NASA
and the National Science Foundation have successfully launched and demonstrated
a newly-designed super pressure balloon prototype that may enable a new era of
high-altitude scientific research. The super-pressure balloon ultimately will
carry large scientific experiments to the brink of space for 100 days or more.
The
seven-million-cubic-foot super-pressure balloon is the largest single-cell,
super-pressure, fully-sealed balloon ever flown.
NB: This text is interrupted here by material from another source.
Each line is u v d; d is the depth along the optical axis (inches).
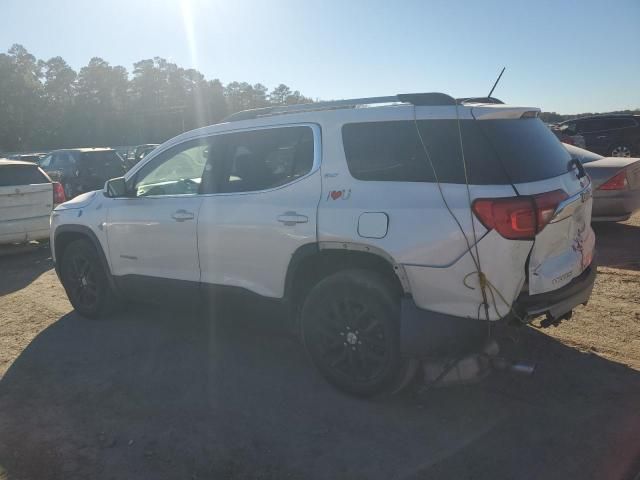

When development ends, NASA
will have a 22 million-cubic-foot balloon that can carry a one-ton instrument
to an altitude over three times higher than passenger planes fly.
"This flight
test is a very important step forward in building a new capability for
scientific ballooning based on sound engineering and operational
development," said W. Vernon Jones, senior scientist for suborbital
research at NASA Headquarters in Washington. "The team has further work to
do to enable the super pressure balloon to lift a one-ton instrument to a float
altitude of 110,000 feet, but the team has demonstrated they are on the right
path."
Ultra-long
duration missions using the super pressure balloon cost considerably less than
a satellite and the scientific instruments flown can be retrieved and launched
again, making them ideal very-high altitude research platforms.
The test flight
was launched December 28, 2008, from McMurdo Station, which is the National
Science Foundation's logistics hub in Antarctica. The balloon reached a float
altitude of more than 111,000 feet, and at this writing continues to maintain
it in its 12th day of flight. The flight tested the durability and
functionality of the scientific balloon's unique pumpkin-shaped design and
novel material. The material is a special lightweight polyethylene film, about
the thickness of ordinary plastic food wrap.
"Our balloon
development team is very proud of the tremendous success of the test flight and
is focused on continued development of this new capability to fly balloons for
months at a time in support of scientific investigations," said David
Pierce, chief of the Balloon Program Office at NASA's Wallops Flight Facility
at Wallops Island, VA. "The test flight has demonstrated that 100 day
flights of large, heavy payloads is a realistic goal."
In addition to
the super pressure test flight, two additional long-duration balloons have been
launched from McMurdo during the 2008-2009 campaign. The University of Hawaii
Manoa's Antarctic Impulsive Transient Antenna launched December 21, 2008, and
is still aloft. Its radio telescope is searching for indirect evidence of
extremely high-energy neutrino particles possibly coming from outside our Milky
Way galaxy.
The University of
Maryland's Cosmic Ray Energetics and Mass, or CREAM IV, experiment launched
December 19, 2008, and landed January 6, 2009. The CREAM investigation was used
to directly measure high energy cosmic-ray particles arriving at Earth after originating
from distant supernova explosions elsewhere in the Milky Way galaxy.
The
super-pressure balloon (shown below, with the team) was highlighted in the
National Research Council's decadal survey "Astronomy and Astrophysics in
the New Millennium," and will play an important role in providing
inexpensive access to the near-space environment for science and technology.
NASA and the
National Science Foundation conduct an annual scientific balloon campaign
during the Antarctic summer. The National Science Foundation manages the US
Antarctic Program and provides logistic support for all U.S. scientific
operations in Antarctica.
The Wallops
Flight Facility is a division of NASA's Goddard Space Flight Center in
Greenbelt, MD. Wallops manages NASA's scientific balloon program for the
Science Mission Directorate. Launch operations are conducted by the Columbia
Scientific Balloon Facility of Palestine, TX which is managed for NASA by the
Physical Science Laboratory of New Mexico State University in Las Cruces.